A good sign for Delgado is that he posted a 24.5 percent line drive rate last year.  Line drives are the balls most likely to turn into base hits and this was the fourth time in the seven years for which we have the data that Delgado topped the 20 percent mark.  He failed to do it in his previous two years with the Mets.

Another good sign is that Delgado has performed like he has with the team despite not having particularly good luck.  His BABIP (Batting Average on Balls in Play, which does not count strikeouts or home runs) have been .276, .290 and .284 in his three years with the Mets.  Usually a player will be around .300 in the category and any mark significantly above or below that can often be considered luck.  In his year with Florida, Delgado had a .338 BABIP.

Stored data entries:
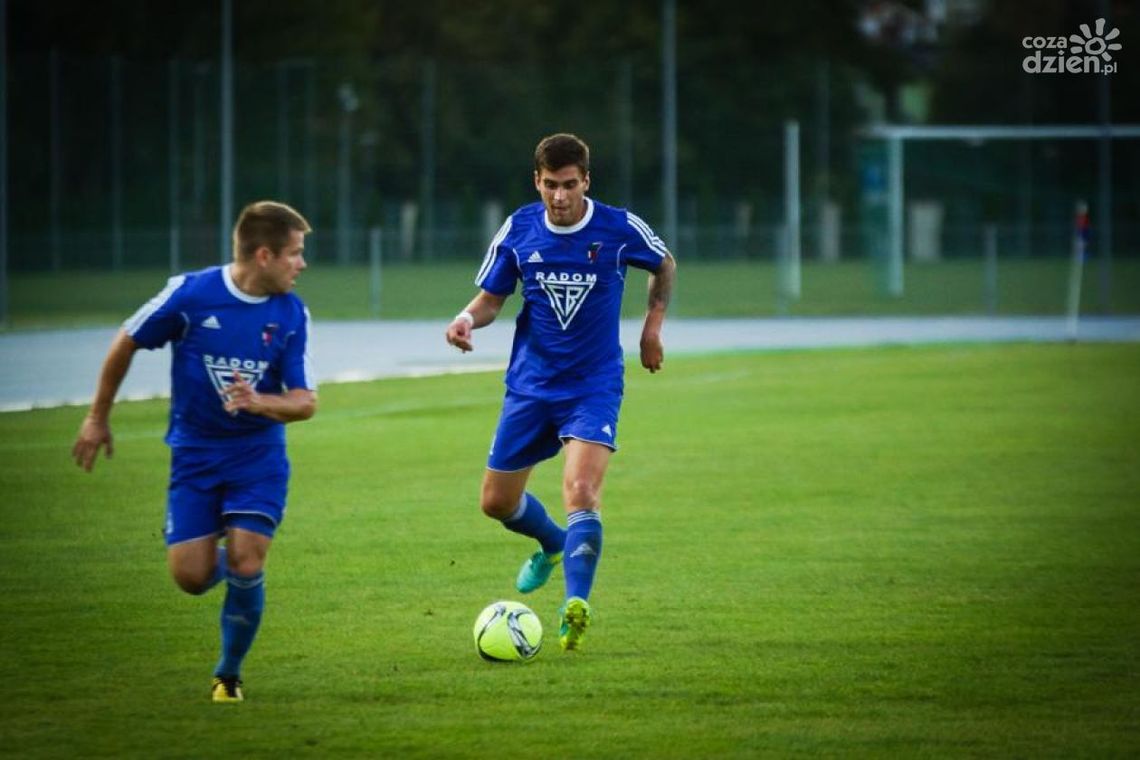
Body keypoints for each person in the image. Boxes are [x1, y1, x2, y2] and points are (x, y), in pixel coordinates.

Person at [72, 201, 317, 702]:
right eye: (294, 254)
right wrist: (97, 417)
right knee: (191, 576)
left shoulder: (291, 313)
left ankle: (228, 676)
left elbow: (304, 402)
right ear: (264, 254)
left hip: (258, 456)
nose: (302, 264)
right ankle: (231, 559)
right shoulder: (191, 294)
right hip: (194, 454)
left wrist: (259, 402)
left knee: (248, 561)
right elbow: (126, 341)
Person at [445, 133, 676, 651]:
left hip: (592, 384)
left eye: (570, 185)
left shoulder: (617, 226)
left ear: (586, 181)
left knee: (581, 493)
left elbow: (663, 263)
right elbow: (491, 299)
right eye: (550, 185)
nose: (560, 197)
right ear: (537, 181)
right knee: (496, 503)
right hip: (530, 385)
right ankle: (551, 544)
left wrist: (651, 328)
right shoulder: (520, 229)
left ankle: (577, 605)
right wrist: (465, 319)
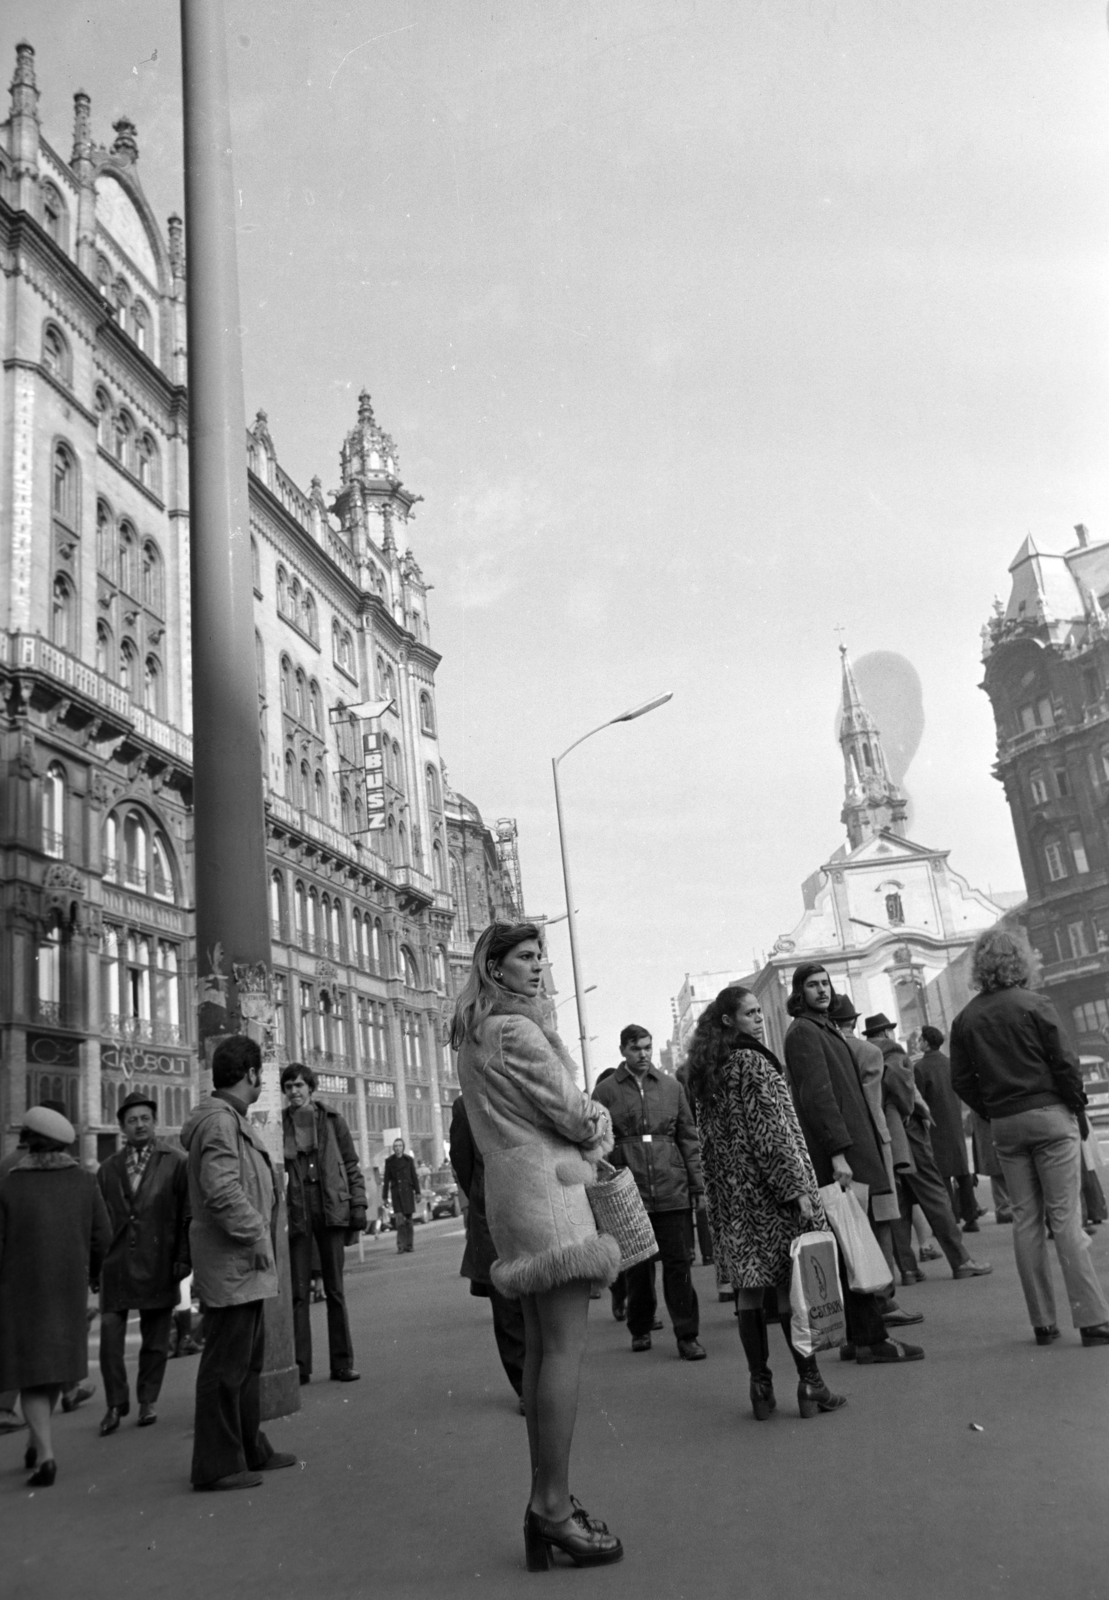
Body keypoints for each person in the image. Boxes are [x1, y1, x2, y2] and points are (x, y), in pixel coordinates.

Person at [452, 921, 623, 1569]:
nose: (538, 968)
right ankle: (551, 1509)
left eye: (540, 957)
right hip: (550, 1198)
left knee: (538, 1352)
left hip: (513, 1198)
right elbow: (574, 1113)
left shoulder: (475, 1034)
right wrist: (599, 1122)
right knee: (562, 1353)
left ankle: (545, 1503)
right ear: (494, 967)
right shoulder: (515, 1031)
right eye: (525, 957)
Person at [685, 986, 846, 1419]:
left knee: (749, 1292)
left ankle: (760, 1386)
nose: (759, 1019)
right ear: (728, 1020)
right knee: (790, 1287)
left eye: (760, 1012)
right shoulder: (753, 1062)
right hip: (770, 1197)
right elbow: (771, 1133)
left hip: (733, 1201)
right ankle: (811, 1383)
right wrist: (797, 1190)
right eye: (750, 1013)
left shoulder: (707, 1069)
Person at [950, 928, 1109, 1347]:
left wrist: (992, 1109)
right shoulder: (1036, 1004)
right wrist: (1074, 1106)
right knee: (1065, 1218)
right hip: (1050, 1116)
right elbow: (1066, 1064)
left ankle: (1043, 1322)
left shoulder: (965, 1019)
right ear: (1020, 961)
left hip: (1005, 1123)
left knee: (1026, 1220)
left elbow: (961, 1080)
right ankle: (1092, 1320)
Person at [782, 963, 924, 1365]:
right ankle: (871, 1340)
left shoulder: (821, 1028)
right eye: (813, 985)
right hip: (841, 1156)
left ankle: (859, 1337)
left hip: (851, 1149)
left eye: (825, 984)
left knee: (851, 1245)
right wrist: (838, 1153)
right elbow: (818, 1097)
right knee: (854, 1244)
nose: (822, 990)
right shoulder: (805, 1032)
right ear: (800, 993)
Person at [180, 1035, 298, 1491]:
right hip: (233, 1263)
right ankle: (218, 1465)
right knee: (226, 1368)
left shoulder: (228, 1119)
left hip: (241, 1266)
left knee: (245, 1364)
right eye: (261, 1072)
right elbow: (222, 1190)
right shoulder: (219, 1123)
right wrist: (256, 1234)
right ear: (250, 1073)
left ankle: (248, 1449)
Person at [0, 1106, 111, 1487]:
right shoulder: (84, 1182)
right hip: (68, 1291)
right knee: (52, 1371)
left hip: (19, 1293)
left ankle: (45, 1455)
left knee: (31, 1374)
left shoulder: (9, 1185)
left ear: (29, 1143)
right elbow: (103, 1238)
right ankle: (37, 1440)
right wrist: (93, 1276)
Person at [592, 1025, 707, 1361]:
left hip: (672, 1189)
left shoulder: (672, 1087)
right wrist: (602, 1188)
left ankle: (687, 1336)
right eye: (635, 1048)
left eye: (647, 1047)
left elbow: (688, 1138)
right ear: (622, 1051)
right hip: (630, 1194)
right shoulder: (606, 1092)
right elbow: (596, 1143)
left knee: (679, 1265)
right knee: (639, 1267)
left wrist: (697, 1186)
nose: (643, 1054)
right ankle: (640, 1328)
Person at [863, 1014, 991, 1283]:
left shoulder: (861, 1054)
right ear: (885, 1033)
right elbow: (901, 1086)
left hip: (882, 1137)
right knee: (935, 1197)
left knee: (899, 1203)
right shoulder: (891, 1052)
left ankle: (908, 1269)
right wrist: (910, 1108)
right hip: (909, 1136)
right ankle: (961, 1260)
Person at [97, 1090, 191, 1434]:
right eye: (132, 1120)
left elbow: (187, 1215)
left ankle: (147, 1400)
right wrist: (94, 1267)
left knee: (155, 1339)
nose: (140, 1125)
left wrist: (183, 1258)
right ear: (122, 1127)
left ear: (155, 1122)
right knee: (110, 1336)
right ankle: (114, 1403)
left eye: (145, 1119)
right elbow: (98, 1222)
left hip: (159, 1261)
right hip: (116, 1265)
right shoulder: (108, 1169)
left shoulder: (176, 1162)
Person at [827, 996, 922, 1328]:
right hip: (871, 1145)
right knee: (881, 1220)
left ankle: (861, 1305)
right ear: (853, 1021)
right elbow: (875, 1103)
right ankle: (884, 1298)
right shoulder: (868, 1051)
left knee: (849, 1226)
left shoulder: (825, 1050)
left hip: (838, 1147)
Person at [281, 1062, 366, 1384]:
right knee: (299, 1293)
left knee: (335, 1290)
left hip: (329, 1205)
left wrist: (358, 1205)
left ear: (310, 1088)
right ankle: (300, 1367)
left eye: (299, 1085)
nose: (294, 1092)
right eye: (289, 1087)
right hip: (297, 1208)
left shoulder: (331, 1120)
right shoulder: (280, 1124)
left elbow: (351, 1164)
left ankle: (342, 1364)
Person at [449, 1094, 527, 1406]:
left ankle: (542, 1379)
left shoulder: (522, 1092)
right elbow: (463, 1163)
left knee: (536, 1298)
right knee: (507, 1305)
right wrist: (483, 1194)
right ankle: (524, 1386)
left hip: (532, 1207)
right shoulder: (465, 1105)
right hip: (491, 1216)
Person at [914, 1025, 981, 1230]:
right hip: (954, 1122)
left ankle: (950, 1219)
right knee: (962, 1170)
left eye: (920, 1039)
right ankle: (971, 1216)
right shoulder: (950, 1063)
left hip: (934, 1125)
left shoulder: (920, 1068)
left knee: (941, 1175)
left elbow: (918, 1100)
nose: (918, 1042)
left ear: (926, 1043)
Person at [382, 1138, 420, 1254]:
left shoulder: (409, 1160)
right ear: (393, 1148)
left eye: (400, 1146)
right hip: (397, 1195)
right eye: (396, 1146)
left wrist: (418, 1192)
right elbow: (386, 1180)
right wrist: (384, 1197)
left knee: (408, 1221)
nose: (398, 1148)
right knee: (400, 1221)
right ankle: (401, 1246)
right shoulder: (389, 1161)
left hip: (407, 1193)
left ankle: (409, 1245)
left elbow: (414, 1177)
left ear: (403, 1148)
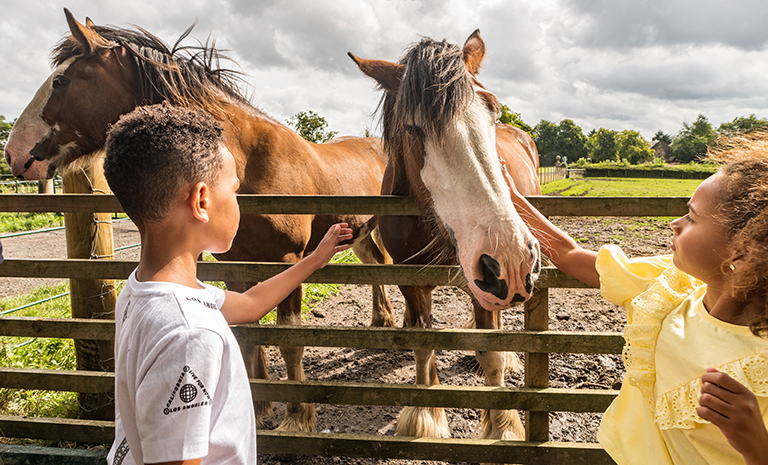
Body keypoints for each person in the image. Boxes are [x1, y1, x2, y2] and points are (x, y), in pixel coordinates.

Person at [102, 102, 353, 465]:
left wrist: (314, 259)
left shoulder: (142, 290)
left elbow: (251, 304)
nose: (237, 201)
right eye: (235, 190)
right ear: (202, 201)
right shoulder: (189, 335)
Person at [501, 133, 768, 465]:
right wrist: (511, 197)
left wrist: (759, 447)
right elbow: (570, 255)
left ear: (742, 252)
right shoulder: (670, 286)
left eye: (691, 217)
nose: (675, 223)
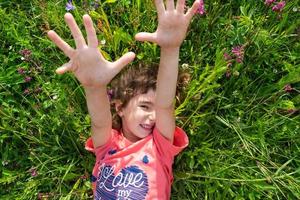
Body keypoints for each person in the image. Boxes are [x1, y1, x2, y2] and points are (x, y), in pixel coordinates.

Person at [47, 0, 200, 199]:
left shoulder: (159, 146)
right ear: (120, 107)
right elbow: (100, 121)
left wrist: (170, 49)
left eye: (156, 109)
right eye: (145, 106)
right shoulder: (107, 145)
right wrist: (94, 87)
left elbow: (165, 105)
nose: (153, 116)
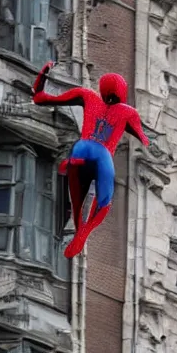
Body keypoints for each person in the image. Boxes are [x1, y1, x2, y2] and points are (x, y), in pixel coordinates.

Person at [31, 61, 150, 258]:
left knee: (76, 197)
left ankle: (73, 223)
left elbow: (41, 98)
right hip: (103, 155)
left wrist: (43, 75)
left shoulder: (86, 96)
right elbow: (144, 139)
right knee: (103, 202)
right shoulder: (128, 112)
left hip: (81, 148)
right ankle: (82, 235)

§ REQUIREMENT 1: List every BABIP figure the text about Delgado gives for Delgado himself.
§ REQUIREMENT 2: Write the next few sentences of the text about Delgado's hitting, picking up after its final sentence.
These records have no connection to the text about Delgado.

§ ANSWER SPACE 1: .276, .290, .284, .338

§ ANSWER SPACE 2:
Finally, we do not know how the Mets’ new park is going to play.  We do know that Shea was not a good place for Delgado to hit the past three seasons.  Here are his home/road splits since joining the Mets:

H: .237 (190-801) with 48 HR [21 in 2008]
R: .282 (242-859) with 52 HR

Since most players perform better at home than on the road, Delgado’s home numbers stick out like a sore thumb.  Just imagine what he might do if his home park didn’t didn’t cause him a 45-point drop in average.

So, let’s not drive Delgado out of town before seeing what he can do in 2009.  I have no problems with Lee Andrew’s suggestion to sign Dunn.  But I think we should do that with an eye towards moving Daniel Murphy to second base, not Delgado to another club.